HTTP MCP transport: hardcoded 5-attempt reconnect cap leaves transport permanently dead after upstream server restart (runtime, not startup)

Resolved 💬 1 comment Opened May 1, 2026 by Gerry9000 Closed Jun 1, 2026

Note: This is not the startup race fixed in 2.1.81 (#30464). This is runtime reconnection of an MCP transport that connected successfully and later loses contact when the HTTP MCP server restarts.
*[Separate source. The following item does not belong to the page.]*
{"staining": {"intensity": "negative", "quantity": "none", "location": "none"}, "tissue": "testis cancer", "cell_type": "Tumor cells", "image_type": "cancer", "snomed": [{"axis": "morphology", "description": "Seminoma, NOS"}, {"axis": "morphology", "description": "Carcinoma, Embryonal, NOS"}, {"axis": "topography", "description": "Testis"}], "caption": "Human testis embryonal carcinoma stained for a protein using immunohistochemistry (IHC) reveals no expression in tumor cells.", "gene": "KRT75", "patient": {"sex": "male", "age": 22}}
After 5 attempts the client logs Max reconnection attempts (5) reached, giving up and the MCP server stays unavailable for the rest of the claude process — only claude restart recovers.

Environment

  • Claude Code 2.1.123 on Linux (Bun runtime)
  • Self-hosted HTTP MCP server, single replica behind nginx (TLS + bearer auth), Kubernetes-deployed
  • Recreate deploy strategy (single-writer SQLite backend) → every restart is a brief outage

Outage profile we routinely see

  • Routine pod restart: 30-90s (image pull + app boot + readiness probe)
  • Eviction or unplanned restart: 1-2 minutes
  • The 5-attempt cap with default backoff finishes inside the outage, marking the transport dead before the server is back

What we'd want

Either (a) a configurable maxReconnectAttempts and backoff (initial/multiplier/max-delay) per server in .mcp.json, or (b) infinite retry with capped exponential backoff for type: http servers. Even an /mcp reconnect slash-command would be a useful escape hatch.

References

Originally tried to comment on the existing reports but they're all closed as duplicates of #30464, which addressed a different (startup) race. Filing fresh per the auto-close bot's "If this is incorrect, please re-open this issue or create a new one" guidance.